En 1931, l’année de sa commercialisation, rien ne prédestinait le fauteuil Modello 904 à devenir un tel objet de culte. Renzo Frau (1881-1926) l’avait dessiné avec autant de soin que ses autres modèles, qui sont encore produits par l’entreprise dont le siège est basé depuis les années 60 à Tolentino, dans les Marches.
Vanity Fair, une icône européenne
Né en 1881 à Cagliari, en Sardaigne, Lorenzo Frau, surnommé Renzo, effectue son service militaire à Milan. Rendu à la vie civile, il devient représentant de commerce, notamment pour un fabricant… de simili cuir. Après son mariage avec Savina Pisati, il emménage à Turin. Le Piémont lui semble offrir de meilleurs auspices pour sa nouvelle affaire d’importation de meubles. Poltrona Frau y naît en 1912. Les fauteuils et canapés qu’il dessine lui-même sont inspirés du mobilier anglais, français ou d’Europe centrale.
Quand la Première Guerre mondiale éclate, Renzo Frau s’engage dans l’armée et laisse Savina diriger la société. Les créations de Poltrona Frau commencent alors à entrer dans les salons, les intérieurs bourgeois, et jusque dans la maison royale des Savoie. Lorsque Renzo Frau disparaît prématurément en 1926, la vie de Poltrona Frau se poursuit. Savina édite ainsi en 1930, d’après des dessins laissés par son mari, le fameux Modello 904, inspiré du fauteuil club Chesterfield anglais, dont la réputation grandit en Italie. Il est rebaptisé Vanity Fair en 1984 quand il attire une clientèle internationale.

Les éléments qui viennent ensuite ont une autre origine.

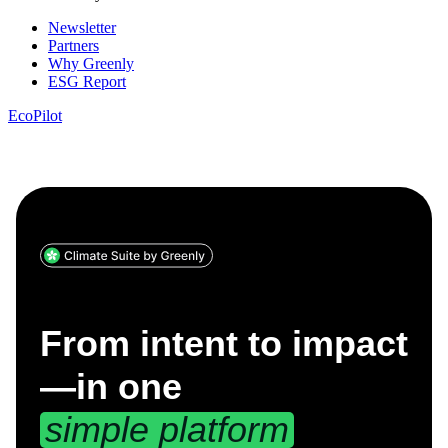
Newsletter
Partners
Why Greenly
ESG Report
EcoPilot
From intent to impact
—
in one
simple platform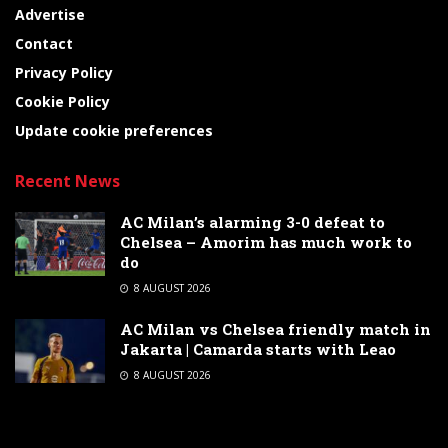
Advertise
Contact
Privacy Policy
Cookie Policy
Update cookie preferences
Recent News
AC Milan’s alarming 3-0 defeat to
Chelsea – Amorim has much work to
do
8 AUGUST 2026
AC Milan vs Chelsea friendly match in
Jakarta | Camarda starts with Leao
8 AUGUST 2026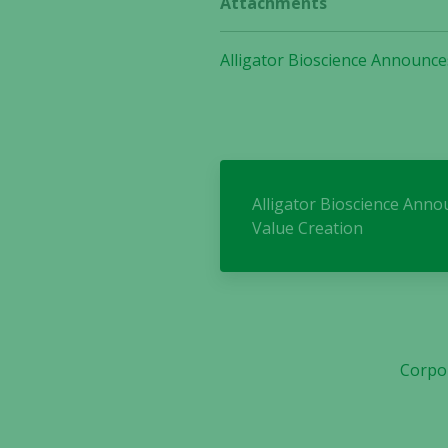
Attachments
Alligator Bioscience Announce
Alligator Bioscience Ann
Value Creation
Corpo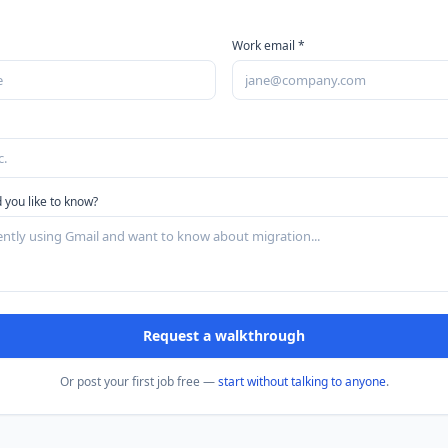
Work email *
 you like to know?
Request a walkthrough
Or post your first job free —
start without talking to anyone
.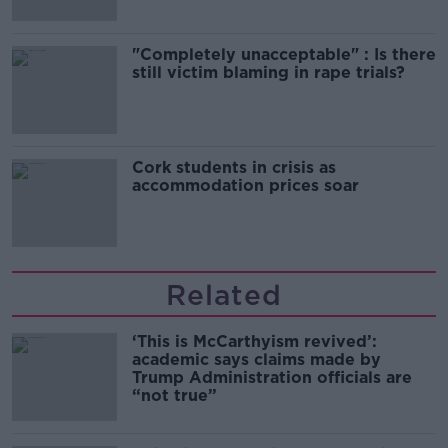
"Completely unacceptable" : Is there
still victim blaming in rape trials?
Cork students in crisis as
accommodation prices soar
Related
‘This is McCarthyism revived’:
academic says claims made by
Trump Administration officials are
“not true”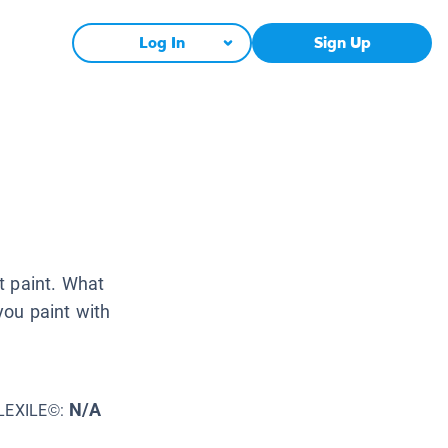
Log In
Sign Up
t paint. What
ou paint with
N/A
LEXILE©: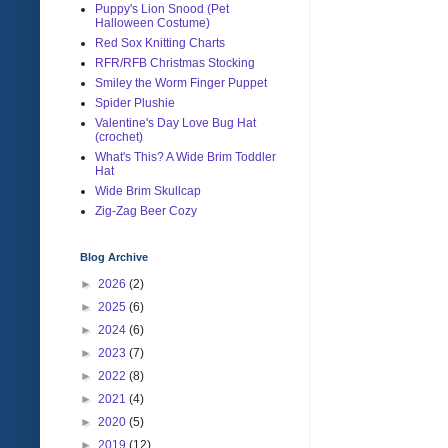
Puppy's Lion Snood (Pet
Halloween Costume)
Red Sox Knitting Charts
RFR/RFB Christmas Stocking
Smiley the Worm Finger Puppet
Spider Plushie
Valentine's Day Love Bug Hat
(crochet)
What's This? A Wide Brim Toddler
Hat
Wide Brim Skullcap
Zig-Zag Beer Cozy
Blog Archive
►
2026
(2)
►
2025
(6)
►
2024
(6)
►
2023
(7)
►
2022
(8)
►
2021
(4)
►
2020
(5)
►
2019
(12)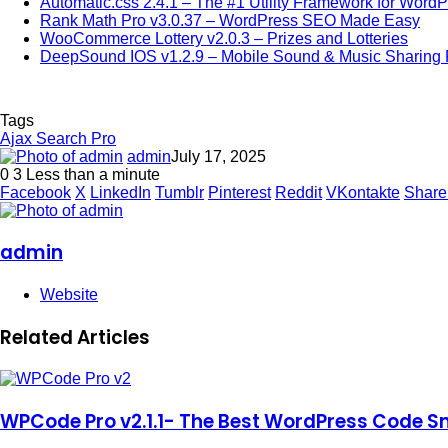
Automatic.css 2.4.1 – The #1 Utility Framework for Word
Rank Math Pro v3.0.37 – WordPress SEO Made Easy
WooCommerce Lottery v2.0.3 – Prizes and Lotteries
DeepSound IOS v1.2.9 – Mobile Sound & Music Sharing P
Tags
Ajax Search Pro
admin
July 17, 2025
0
3
Less than a minute
Facebook
X
LinkedIn
Tumblr
Pinterest
Reddit
VKontakte
Share
admin
Website
Related Articles
WPCode Pro v2.1.1- The Best WordPress Code Sn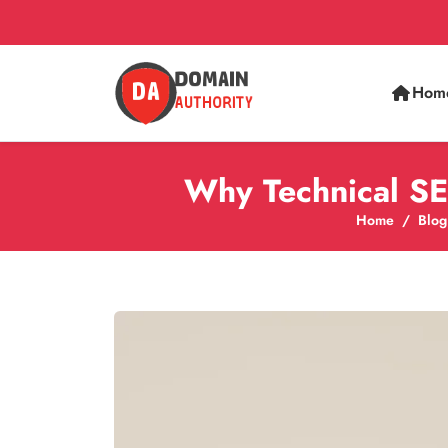
Hom
Why Technical SE
Home
Blog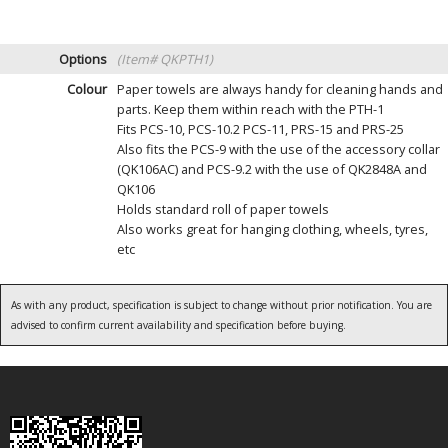
Options
(Item# QKPTH1)
Colour
Paper towels are always handy for cleaning hands and
parts. Keep them within reach with the PTH-1
Fits PCS-10, PCS-10.2 PCS-11, PRS-15 and PRS-25
Also fits the PCS-9 with the use of the accessory collar
(QK106AC) and PCS-9.2 with the use of QK2848A and
QK106
Holds standard roll of paper towels
Also works great for hanging clothing, wheels, tyres,
etc
As with any product, specification is subject to change without prior notification. You are
advised to confirm current availability and specification before buying.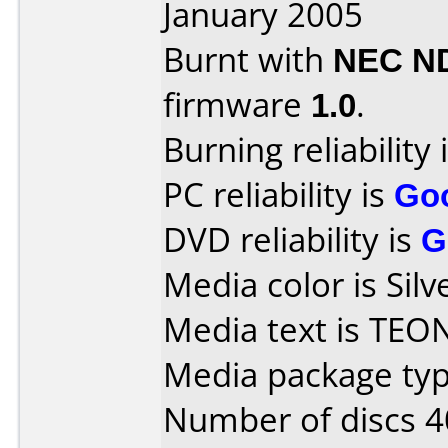
January 2005
Burnt with
NEC N
firmware
1.0
.
Burning reliability 
PC reliability is
Go
DVD reliability is
G
Media color is Silv
Media text is TEO
Media package typ
Number of discs 4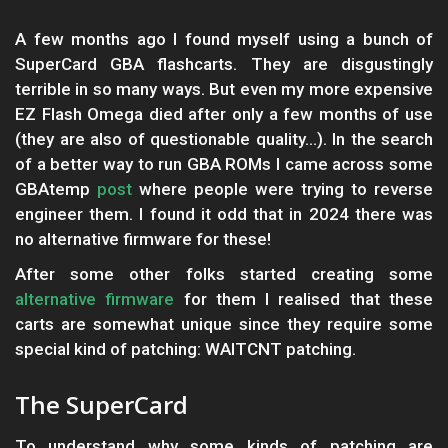
A few months ago I found myself using a bunch of
SuperCard GBA flashcarts. They are disgustingly
terrible in so many ways. But even my more expensive
EZ Flash Omega died after only a few months of use
(they are also of questionable quality...). In the search
of a better way to run GBA ROMs I came across some
GBAtemp
post
where people were trying to reverse
engineer them. I found it odd that in 2024 there was
no alternative firmware for these!
After some other folks started creating some
alternative firmware
for them I realised that these
carts are somewhat unique since they require some
special kind of patching: WAITCNT patching.
The SuperCard
To understand why some kinds of patching are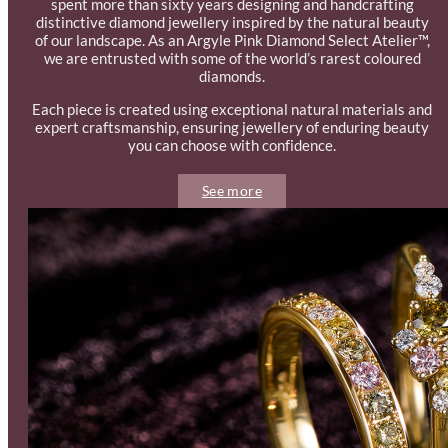
spent more than sixty years designing and handcrafting
distinctive diamond jewellery inspired by the natural beauty
of our landscape. As an Argyle Pink Diamond Select Atelier™,
we are entrusted with some of the world’s rarest coloured
diamonds.
Each piece is created using exceptional natural materials and
expert craftsmanship, ensuring jewellery of enduring beauty
you can choose with confidence.
See more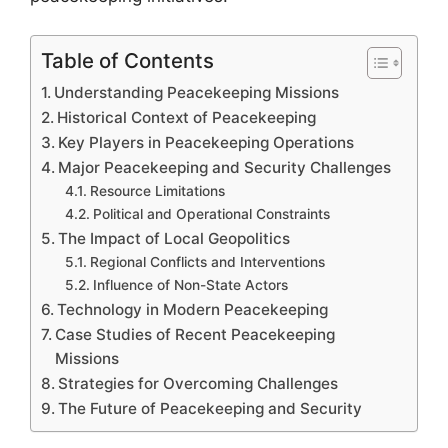
Table of Contents
Understanding Peacekeeping Missions
Historical Context of Peacekeeping
Key Players in Peacekeeping Operations
Major Peacekeeping and Security Challenges
Resource Limitations
Political and Operational Constraints
The Impact of Local Geopolitics
Regional Conflicts and Interventions
Influence of Non-State Actors
Technology in Modern Peacekeeping
Case Studies of Recent Peacekeeping
Missions
Strategies for Overcoming Challenges
The Future of Peacekeeping and Security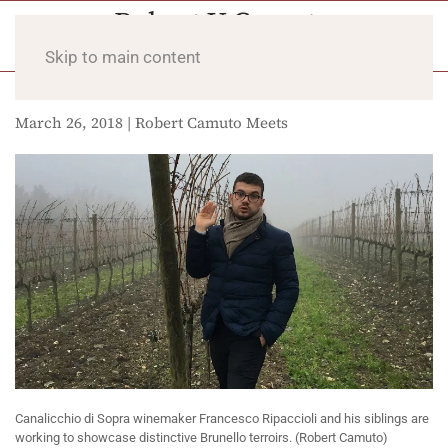
Skip to main content
March 26, 2018 | Robert Camuto Meets
Canalicchio di Sopra winemaker Francesco Ripaccioli and his siblings are
working to showcase distinctive Brunello terroirs. (Robert Camuto)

Une édition spéciale pour les 90 ans
Son dossier arrondi évoque l’époque Art déco ; les clous de tapissage, recouverts de cuir et battus à la main, illustrent, eux, sa facture artisanale. Lors d’une édition des D’Days, les doigts de fées de Poltrona Frau sont venus installer leur atelier dans le showroom parisien de la marque. Le cuir Pelle Frau était déjà familier des connaisseurs, mais ce qui sidéra, ce fut la structure interne quasi parfaite du fauteuil : en frêne massif avec rembourrage en crin et ressorts d’acier sanglés de jute.
Pour les 90 ans du modèle, l’éditeur a demandé au designer Roberto Lazzeroni de recomposer les proportions du siège dans une version baptisée « Vanity Fair XC ». L’esprit de l’original est respecté, mais perfectionné. La plume d’oie est à l’honneur, avec un insert de polyuréthane pour permettre aux coussins de durer plus longtemps. Le travail du designer a parfois été qualifié de sentimental, en transit entre les époques. On est en plein dedans, mais dans le temps arrêté du confort parfait.